In 2D, it was easier to visualize things by solving the equivalent problem of tessellating the plane. But on the unit sphere in 3D, things are less intuitive. We could start solving some math about how to create a maximally uniform tessellation of the curved surface of
the sphere (or hitting the math books, as I'm sure several people have worked this one out before), but that would be a big pain. We could also settle for some shape that seems reasonable, like a soccer ball; but this doesn't give us any control over how many dictionary vectors we get to use (the resolution of our encoding), and we also don't know how close to optimal it would be for a given dictionary size.
The simplest solution for us is just to run another relaxation program, using the dot products between vectors as a metric that tells us how much they repel each other. Such a program has also been included in this month's sample code. The number of vectors you desire is passed in as a command-line parameter.
Sometimes, quantization is part of a preprocess; so you can quantize your input vector just by comparing it against each of the dictionary vectors in sequence, and outputting the one with the highest dot product. This is appealing because of its simplicity.
If you need more speed than that, you can BSP the set of dictionary vectors. To do this, first identify the nearby vectors for each vector in the dictionary, and for each pair of vectors, create a separating plane exactly halfway between them. Now construct a BSP tree from these separating planes. Mark each leaf node of the tree according as belonging to whichever dictionary vector belongs inside it. Now you're ready to encode very quickly.
We want to encode rotations in a manner that is isotropic in rotation space. Most ad hoc methods decompose the rotations into various parameters, like Euler angles or an axis/angle representation, and then encode each coordinate separately. This causes the same anisotropy problems we just saw with 3D unit vectors, but now they're more complex and harder to visualize.
We are going to encode rotations by leveraging the fact that quaternions are the natural, undistorted representation of 3D rotations. Justifying that statement is beyond the scope of this month's article, but I'll do it in a future issue sometime. For now, I'll just say that it's related to the fact that constrained quaternion interpolation gives you the minimal-torque transition between two rotations, and refer you to the standard quaternion references on the Web.
We could quantize the quaternion (x, y, z, w) components separately, taking into account that the 4th component of a unit quaternion is mostly determined by the other 3. But this is not a good idea, since we want our quantization to be regular in curved space, not linear space.
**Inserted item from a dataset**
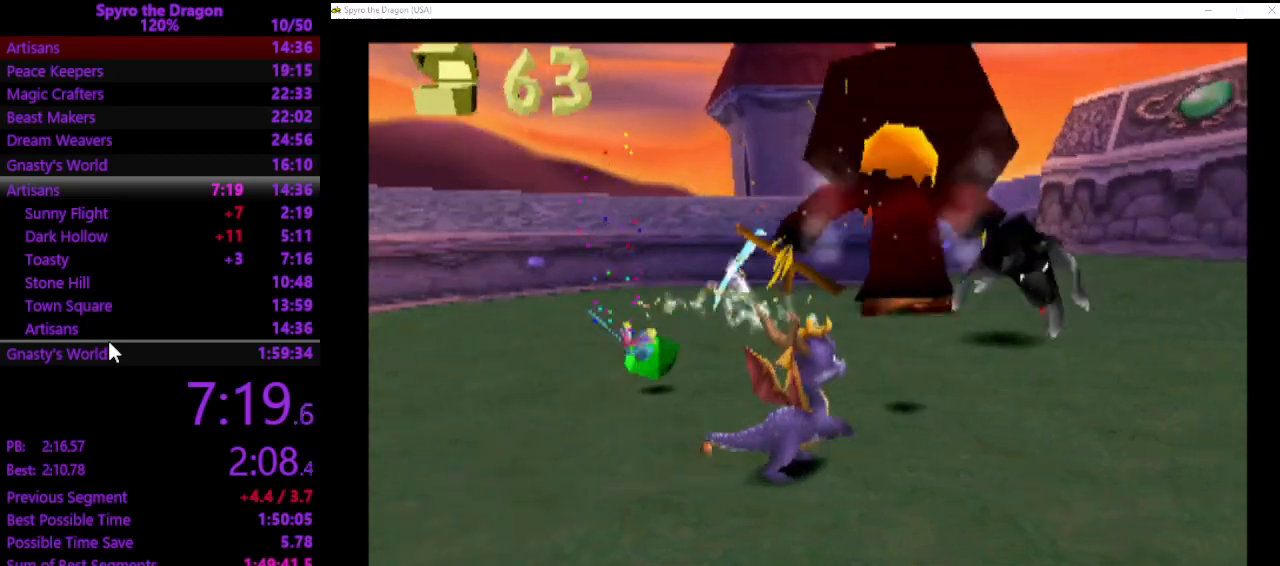
{"buttons": [], "left_stick": "center", "events": [[33, "left_stick", "up"], [100, "CIRCLE", "up"], [400, "CIRCLE", "down"], [433, "CIRCLE", "up"], [433, "left_stick", "center"]]}
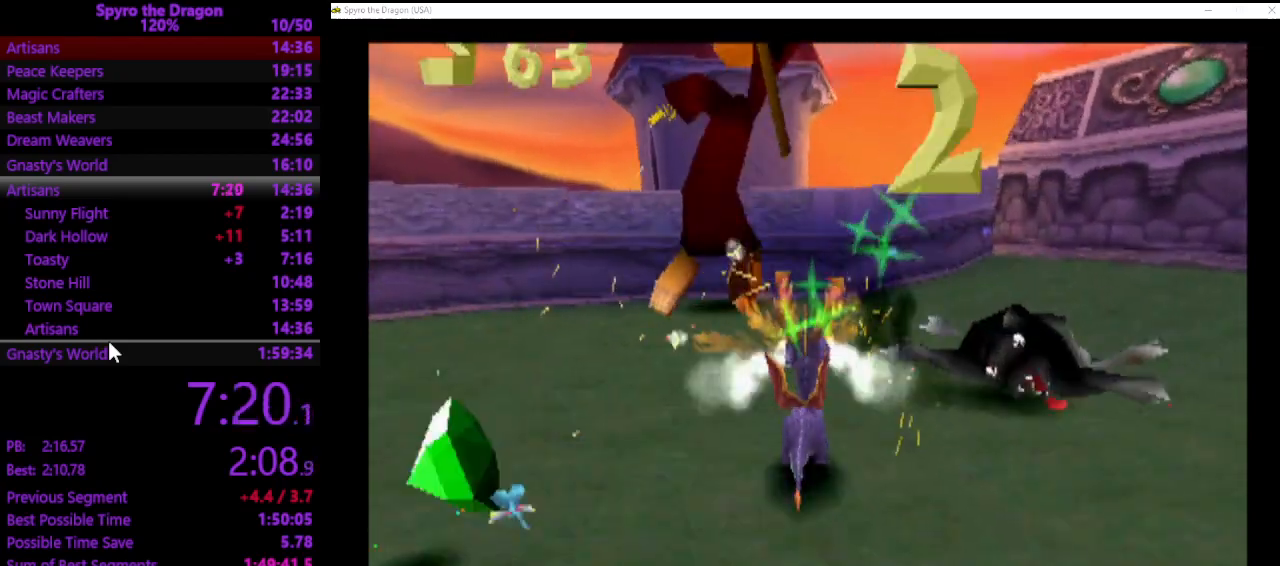
{"buttons": [], "left_stick": "up-left", "events": [[67, "CROSS", "down"], [100, "left_stick", "down-left"], [133, "CROSS", "up"], [367, "left_stick", "up-left"]]}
The most bandwidth-efficient method is to treat the quaternion, a 4D unit vector, in exactly the way we just treated 3D unit vectors. We use a relaxation scheme to precompute a set of dictionary vectors, then match the input quaternion against that dictionary.
The biggest drawback with this method is that, because 4D space is big, we may need a lot of dictionary vectors to achieve the required resolution. If we have too many dictionary vectors, keeping a BSP tree of those vectors in RAM becomes cumbersome. We can start playing tricks to reduce this storage, by e.g. generating vectors that cover only 1/16 of the unit sphere, and requiring the generated set of vectors to tile with itself to cover the sphere. The tiling constraint will introduce a small amount of inefficiency, but it's not too bad. Try visualizing the equivalent trick in 3D space: imagine generating vectors for only one octant of the 3D unit sphere, and attaching that octant to copies of itself in order to cover the whole sphere.
With quaternions, we shouldn't forget that we do not actually want to cover the whole sphere, because quaternions that face in opposite directions represent the same rotation. So even if we generate vectors for a whole sphere, we then want to cull about half of them; if the input quaternion does not lie within the hemisphere we have covered, we try its opposite.
If you still need too much resolution for this approach to be practical, then I recommend using an axis/angle encoding; use the previously discussed 3D unit vector encoder for the axis, and scalar quantization for the angle. To make this work best, you need to balance how much resolution goes into the angle quantization versus the vector quantization. I haven't worked this out, but the easiest thing to do would be to run a numerical optimizer that tries various possibilities until it achieves the best balance.
Often the vectors we want to transmit will be biased somehow. For example, in an FPS or MMORPG, the direction a player is looking will usually be along the horizon.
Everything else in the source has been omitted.